«J’ai compris que je peux marquer des points même si je bat normalement»


Il n’y a aucun doute sur> Liton Das‘talent au bâton, mais après quatre ans de représentation au Bangladesh (il a été abandonné pour près de deux d’entre eux), il a toujours une moyenne de moins de 25 dans tous les formats et n’a qu’une centaine internationale à son nom. Il a ébloui avec un> 69 balles invaincu 94 contre les Antilles à la Coupe du monde 2019, mais les gros scores ont été rares. Dans cette interview, réalisée au cours de la Premier League du Bangladesh, où il a disputé trois cinquantaines en 13 matches avec les Royals de Rajshahi, Das explique comment son approche du frappeur a changé au cours de l’année dernière.
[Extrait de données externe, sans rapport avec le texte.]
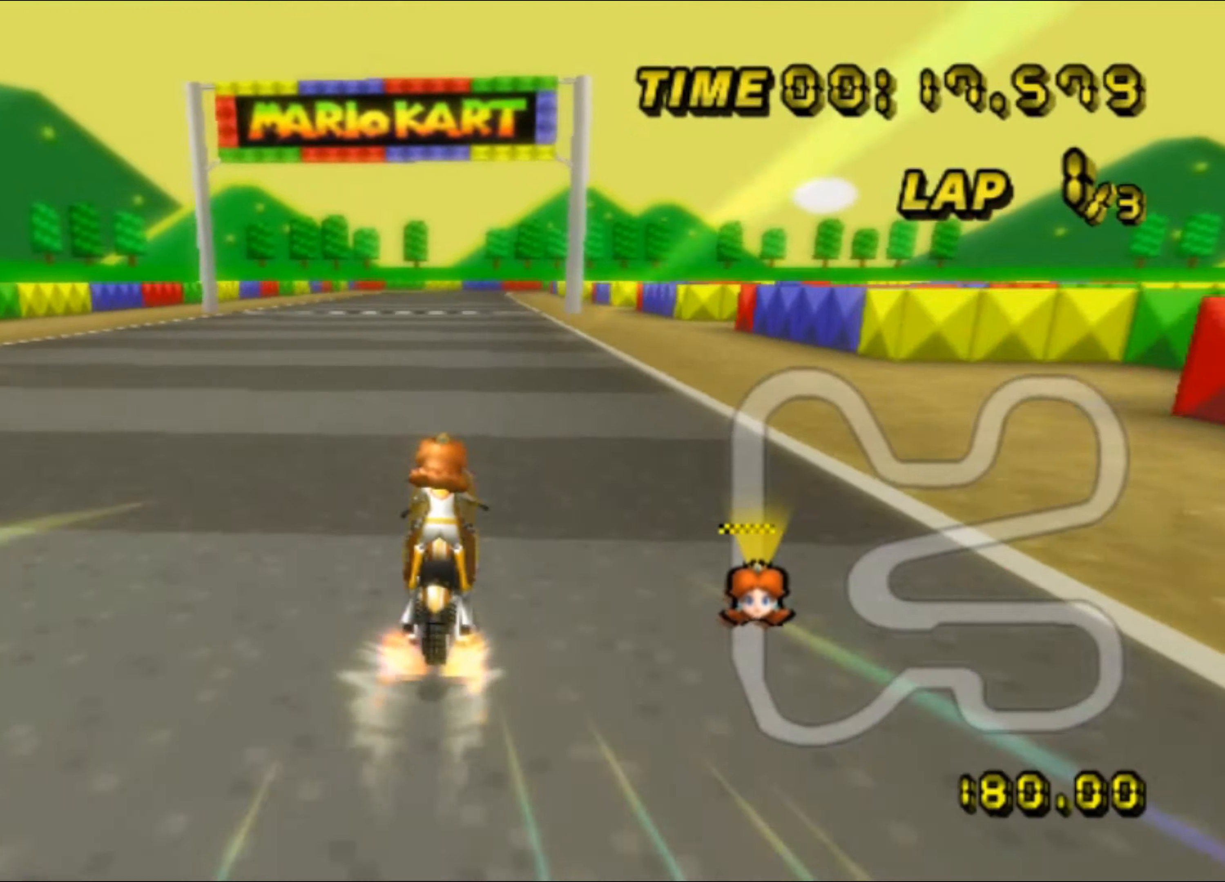
{"buttons": [], "left_stick": "center", "events": [[100, "left_stick", "center"], [184, "left_stick", "left"], [234, "left_stick", "center"]]}
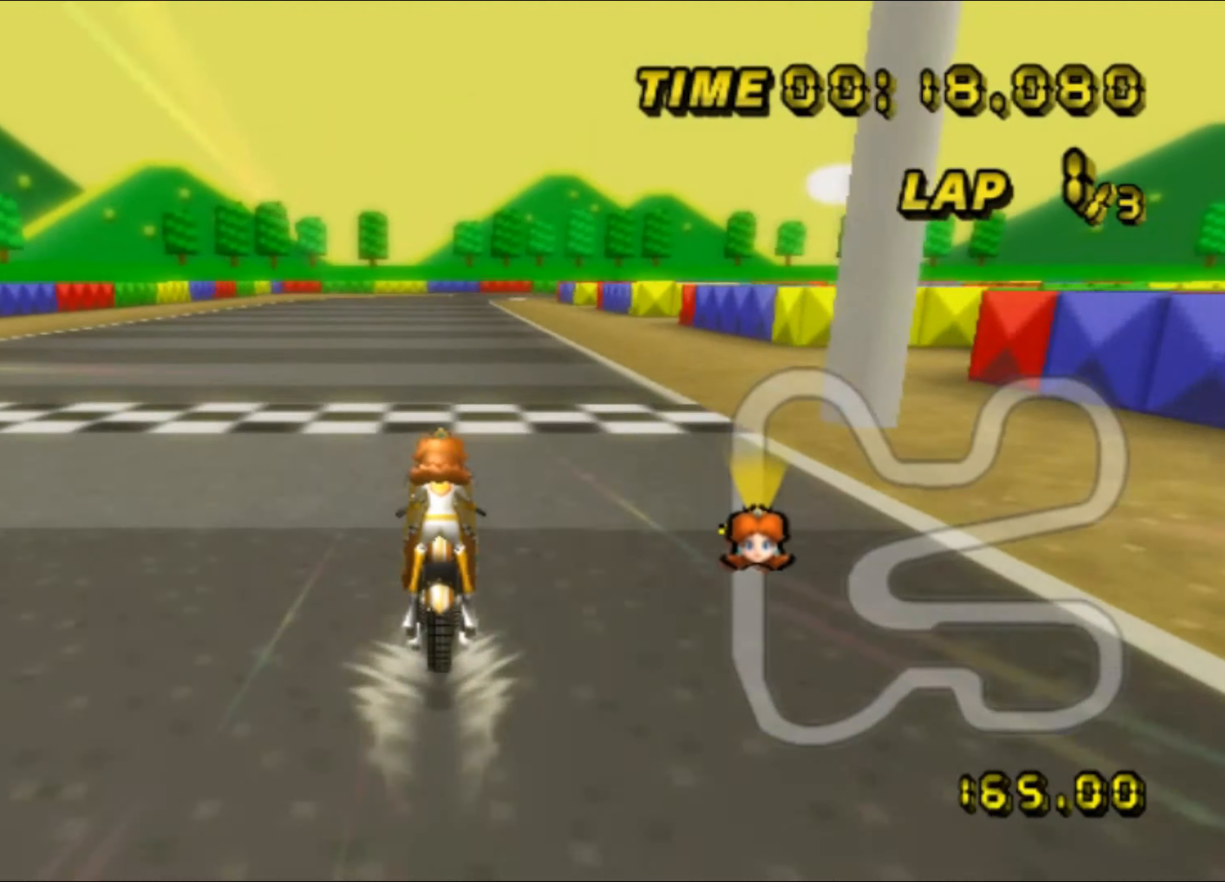
{"buttons": [], "left_stick": "center", "events": []}
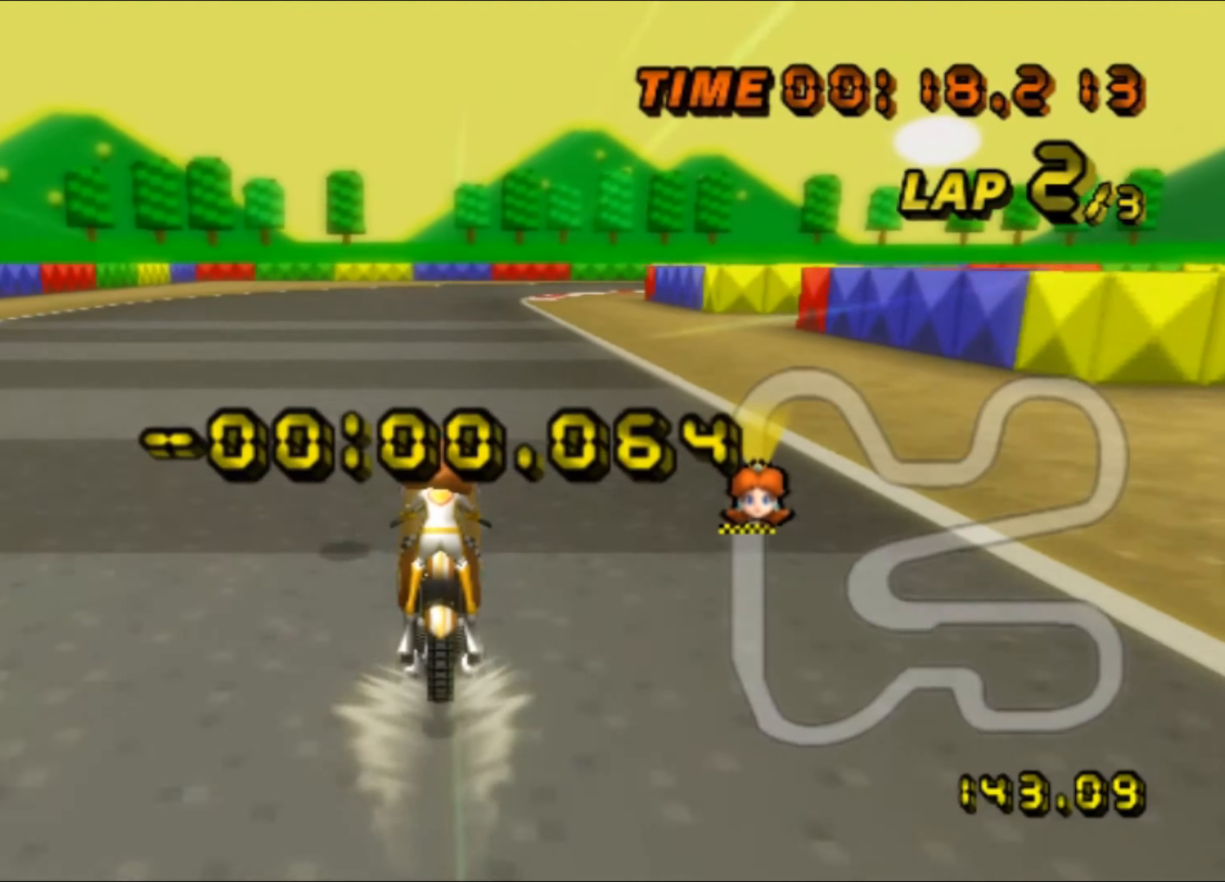
{"buttons": ["R1"], "left_stick": "right", "events": [[334, "R1", "down"], [334, "left_stick", "right"]]}
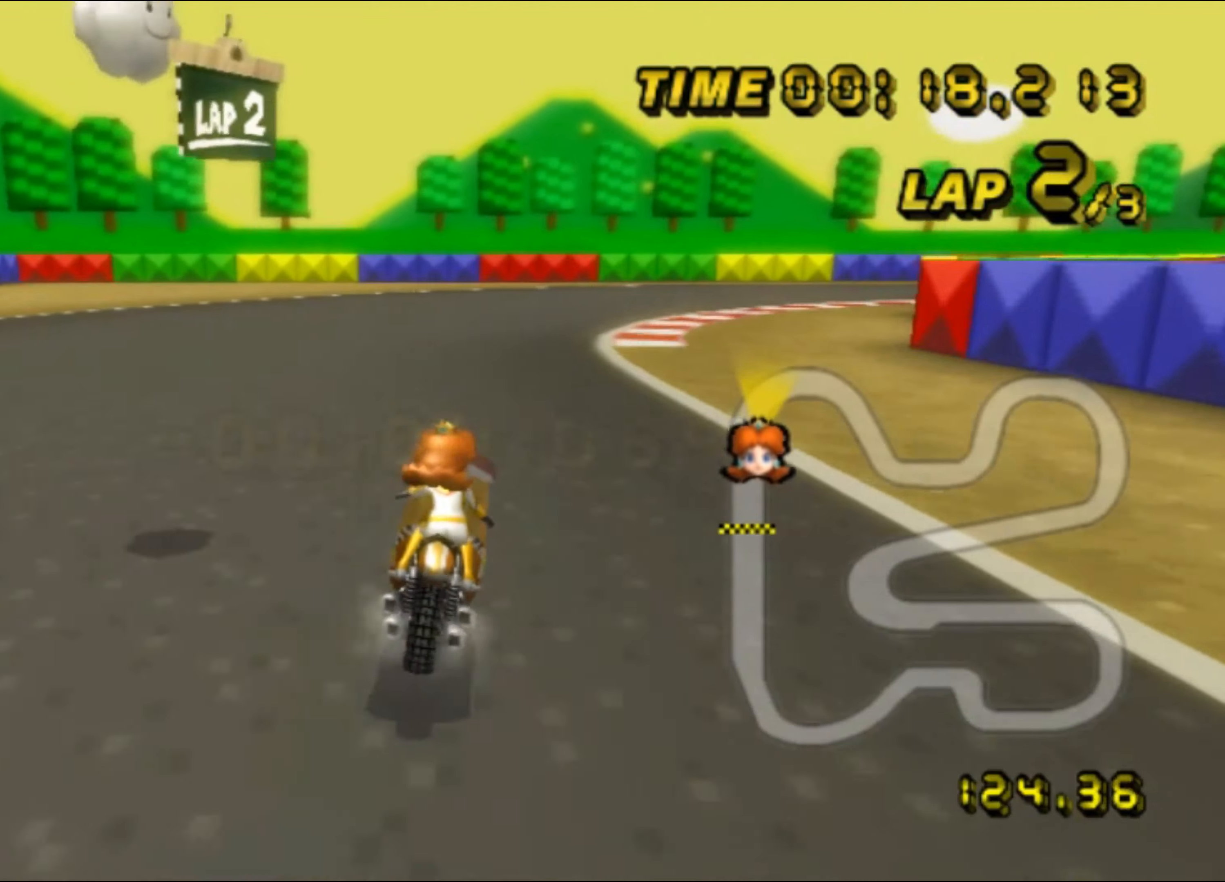
{"buttons": ["R1"], "left_stick": "right", "events": []}
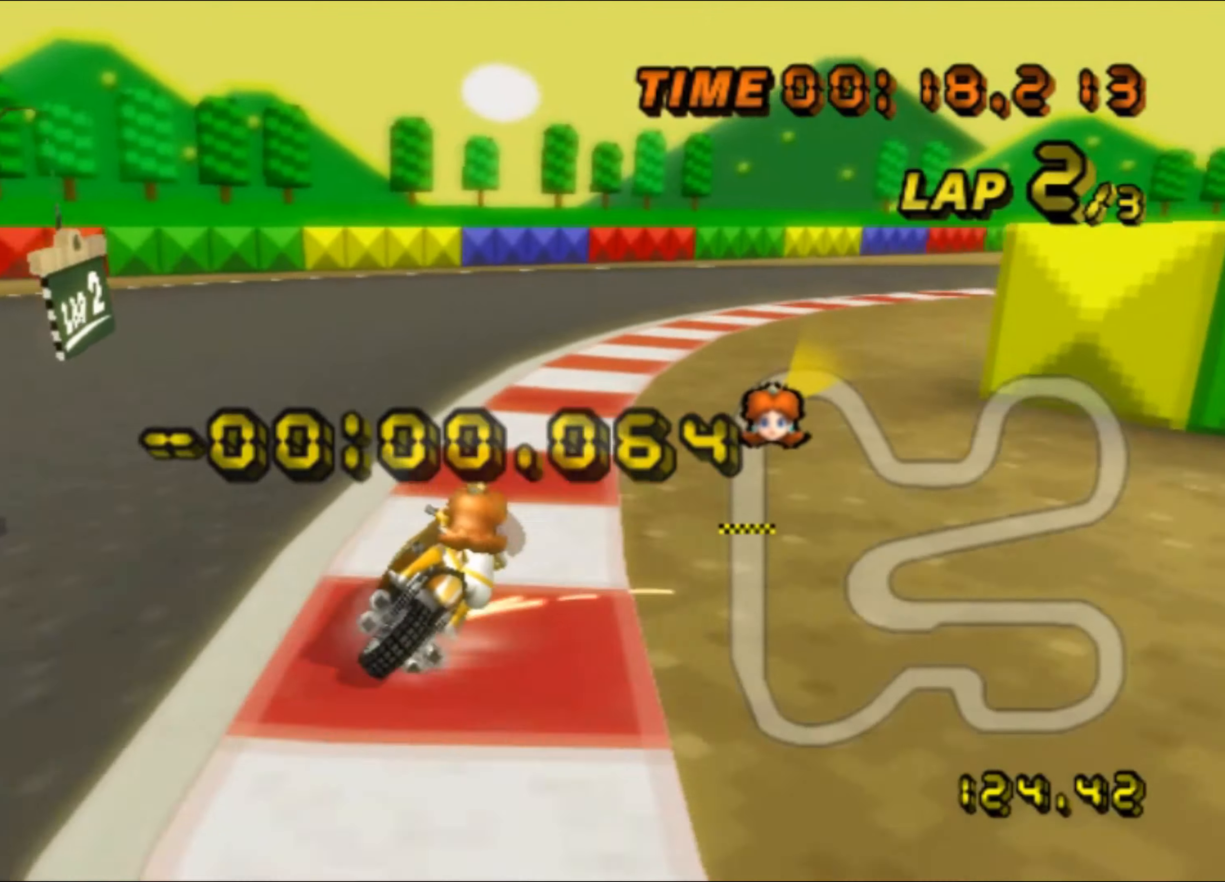
{"buttons": ["R1"], "left_stick": "right", "events": []}
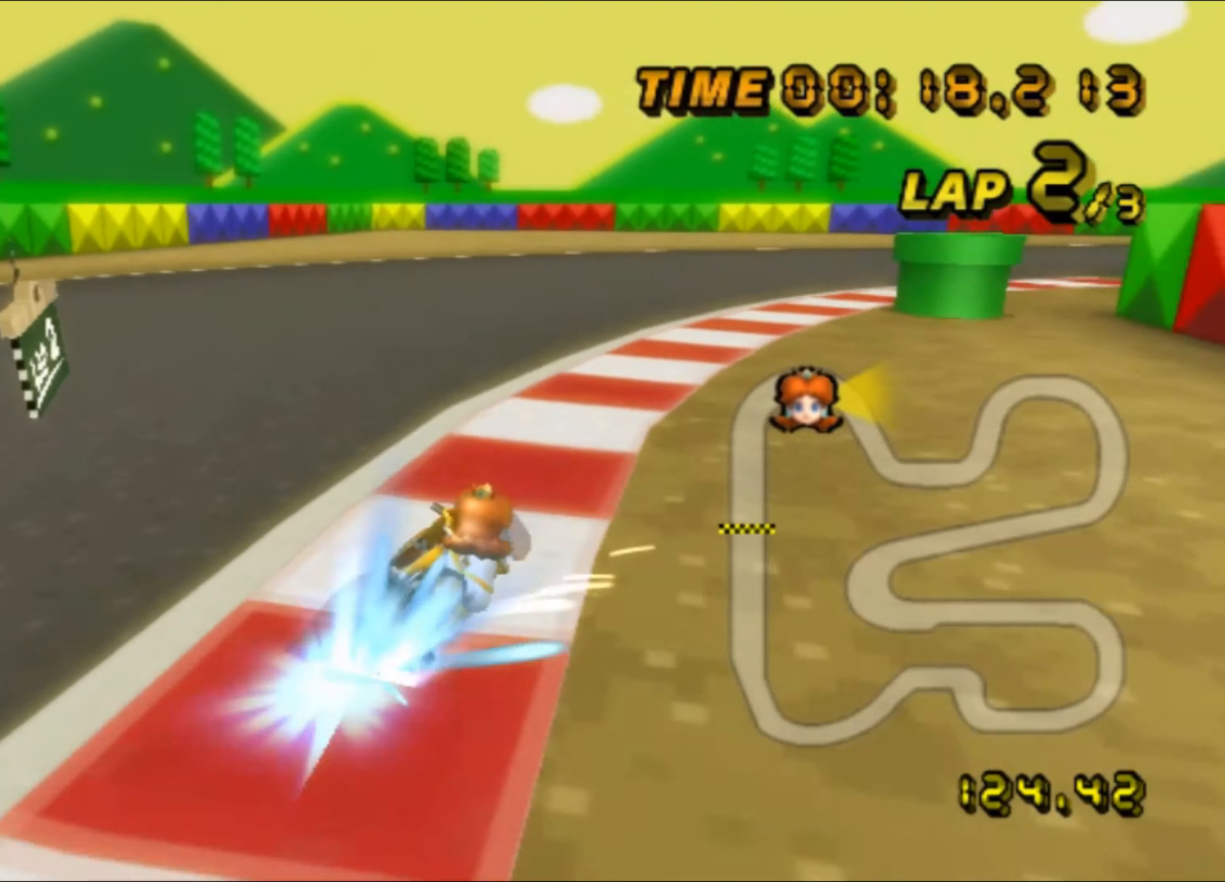
{"buttons": [], "left_stick": "right", "events": [[234, "DPAD_UP", "down"], [234, "R1", "up"], [250, "DPAD_UP", "up"]]}
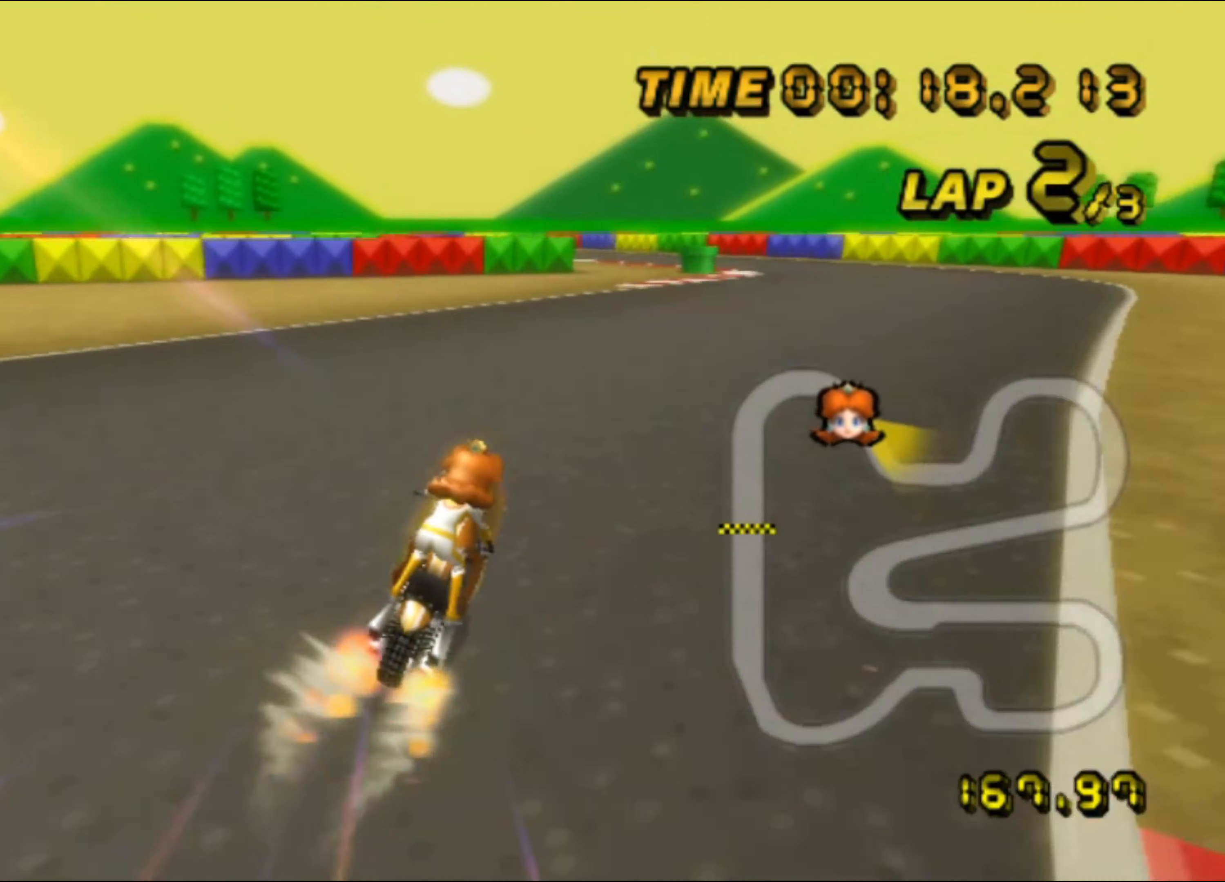
{"buttons": ["R1"], "left_stick": "up-left", "events": [[134, "left_stick", "center"], [234, "R1", "down"], [484, "left_stick", "up-left"]]}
Pensez-vous que vous battez mieux dans cette saison de la BPL?
Je pense que je suis légèrement plus cohérent dans cette BPL que dans les éditions précédentes, mais je ne peux pas convertir les gros scores. J’ai eu du mal à faire de gros scores dans le passé, mais j’avais espéré mieux jouer au cricket cette fois-ci. Si je prends des risques calculés, sois un peu plus patient, j’aurai plus de chance de réussir.

Vous avez forgé le meilleur partenariat du tournoi en ouvrant avec> Afif Hossain.
J’apprécie le partenariat avec Afif. Il commence dans un mode offensif, ce qui me libère de la pression. Je peux retirer dix balles sur dix tandis qu’Afif atteint 15, 17 ou 22 de ses dix premiers. Je peux rattraper ce point. Quand il se débat, j’essaie de couvrir le score. Il est important dans les partenariats que nous lisions tous les deux parfaitement la situation.

Avez-vous procédé à un ajustement significatif de votre style de frappeur T20?
Au cours des trois dernières saisons BPL, je pensais que la seule chose à faire dans les T20 était de sortir. Je finirais par prendre 17 ou 18 points dans un over mais j’en ressortirais également. Je pense que ma maturité est meilleure maintenant. J’ai compris que je peux marquer des points même si je bat normalement. Je peux avoir plus d’opportunités de marquer dans le Powerplay si je chronomètre correctement le ballon.

> dans les quatre autres manches [of the World Cup]. j’ai donné [my wicket] une façon.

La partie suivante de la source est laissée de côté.